(Saved entries)
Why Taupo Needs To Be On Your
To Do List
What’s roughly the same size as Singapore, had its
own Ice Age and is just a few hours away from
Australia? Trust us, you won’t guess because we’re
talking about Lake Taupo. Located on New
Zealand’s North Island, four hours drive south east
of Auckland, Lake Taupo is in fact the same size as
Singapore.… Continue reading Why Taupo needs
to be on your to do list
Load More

■ **Directions**: Report every line of the entries that carries the word "same".

■ **Exercise response**:
What’s roughly the same size as Singapore, had its
of Auckland, Lake Taupo is in fact the same size as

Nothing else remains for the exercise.